Oleh: Cak Ahmad Cholis Hamzah

Baca Juga: Keturunan India Menjadi Presiden Singapura

Optika.id - Di penghujung bulan Januari 2023 ada berita yang mengejutkan atas peristiwa yang sering terjadi di birokrasi Indonesia yaitu pernyataan Menteri Pendayaan Aparatur Negara dan Reformasi (PANRB) yang mengatakan bahwa anggaran pengentasan kemiskinan sebesar Rp 500 trilliun tidak optimal dalam mencapai sasaran karena di sejumlah instansi tertentu tersedot untuk studi banding dan seminar di hotel.

Sejumlah kalangan mengatakan "pemborosan anggaran" ini merupakan problem akut di birokrasi kementerian, lembaga tertentu, dan pemerintah daerah; dan pak Menteri tahu betul praktek penyedotan anggaran negara seperti itu karena dia adalah mantan Bupati yang faham betul persoalan itu.

Memang ironis kenyataan ini karena berita tentang beberapa daerah yang tingkat kemiskinannya ada yang meningkat dengan tajam.

Azwar Anas mengatakan penanganan kemiskinan harus menggunakan logical framework agar cara berfikir dengan menggunakan logika agar tepat sasaran. Dirinya mencontohkan bahwa bila ingin mengurus sungai dengan baik, tidak perlu seminar tentang sungai, melainkan terjun langsung membersihkan sungai.

Begitu pula dalam mengurus kemiskinan, jangan sampai anggaran jumbo tersebut tersedot untuk kegiatan yang tidak terkait langsung pada penurunan angka kemiskinan.

Memang seberapapun besarnya suatu anggaran untuk kegiatan tertentu akan sia sia kalau peruntukannya tidak sesuai dengan perencanaan kegiatan tersebut.

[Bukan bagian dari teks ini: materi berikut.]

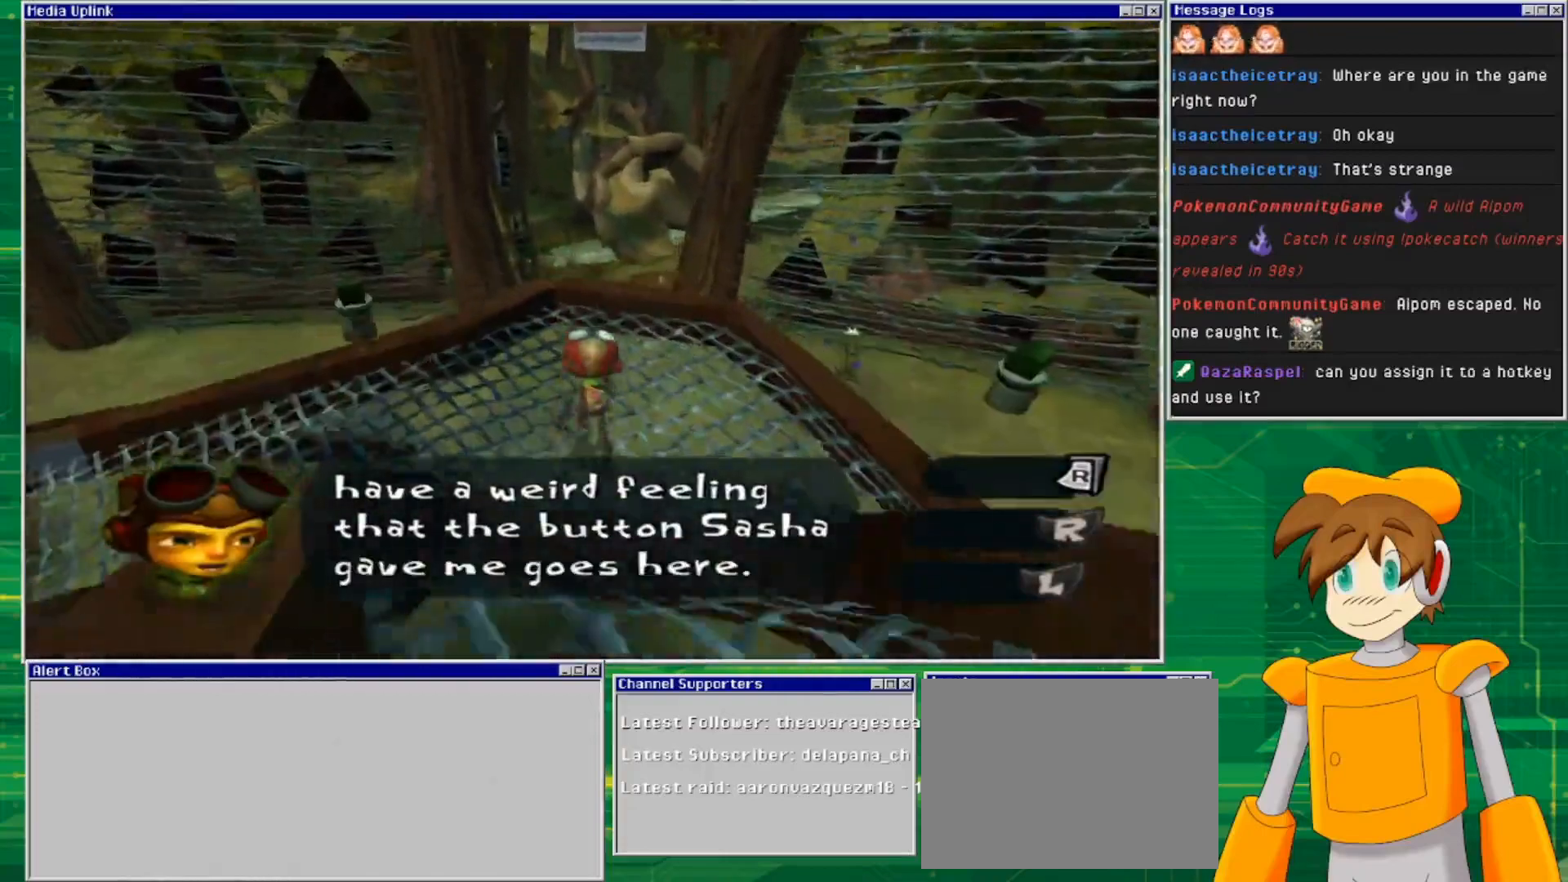
{"buttons": [], "left_stick": "up", "right_stick": "down", "events": [[333, "right_stick", "down"]]}
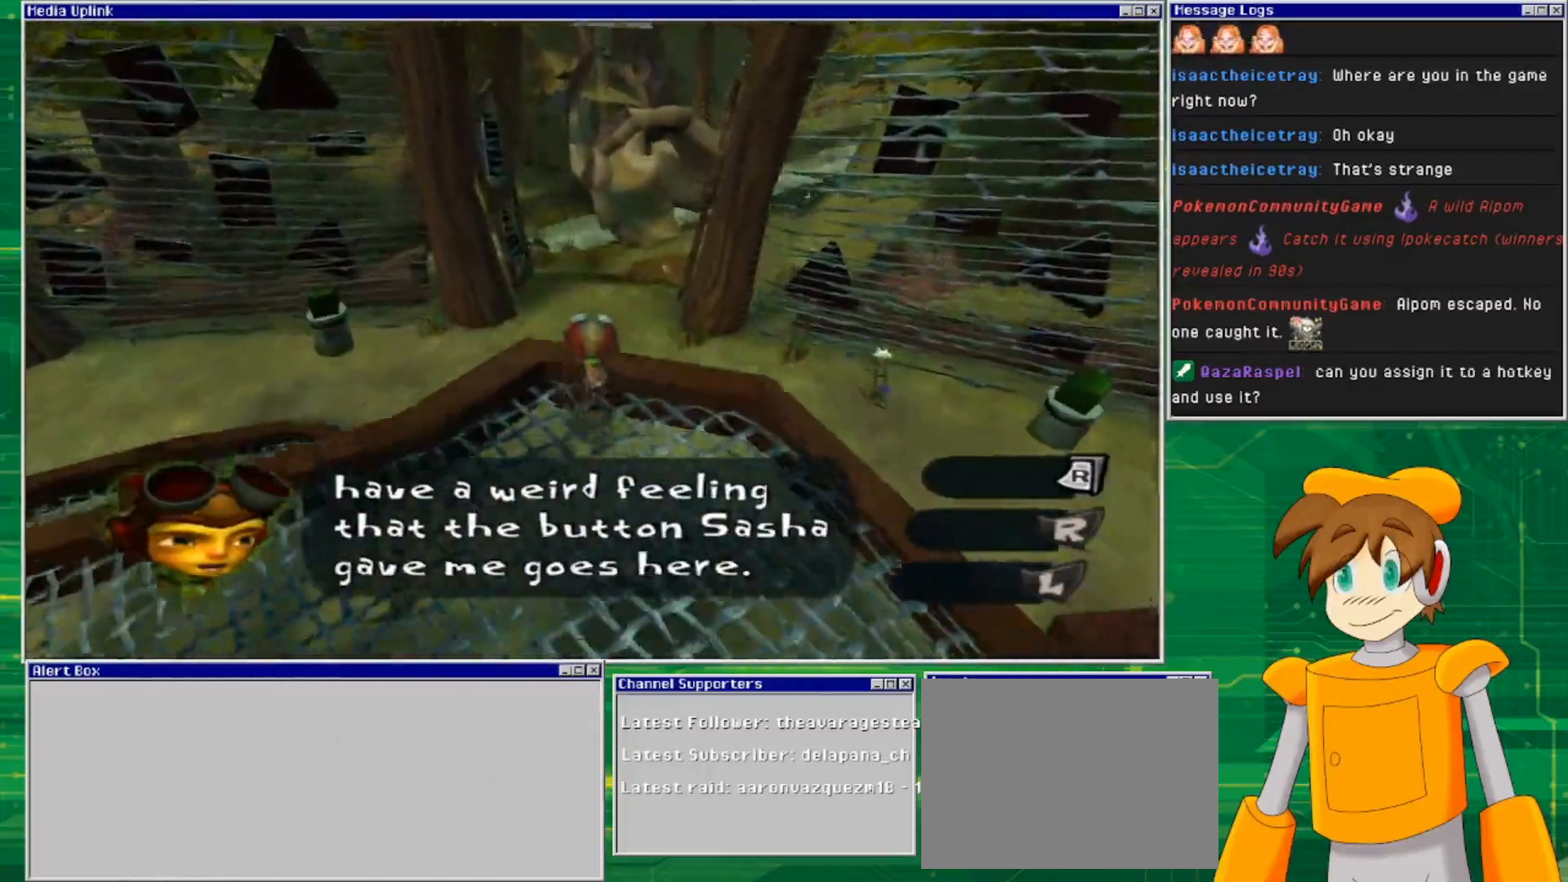
{"buttons": [], "left_stick": "up", "right_stick": "center", "events": [[33, "right_stick", "center"], [300, "CROSS", "down"], [433, "CROSS", "up"]]}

Kegiatan yang mengadakan seminar dengan tema (seolah-olah) Pengentasan Kemiskinan pada intinya malah Menaikkan Angka Kemiskinan karena bisa kita bayangkan kalau seminar itu dilakukan di hotel mahal dan berada di luar kota jauh misalkan di Jakarta, Bandung, Bali maka anggaran negara yang besar itu akan tersedot untuk biaya SPJ peserta (yang biasanya terdiri dari para pejabat), biaya menginap di hotel selama beberapa hari, biaya sewa gedung seminar berikut biaya konsumsi, HR pembicara, sewa mobil, biaya pesawat PP dst dst.

Demikian pula biaya biaya untuk kegiatan Studi Banding apalagi kalau di luar negeri (kalau tidak salah ingat dulu ada kegiatan studi banding sejumlah anggota parlemen daerah ke Jerman tentang industri perkayuan).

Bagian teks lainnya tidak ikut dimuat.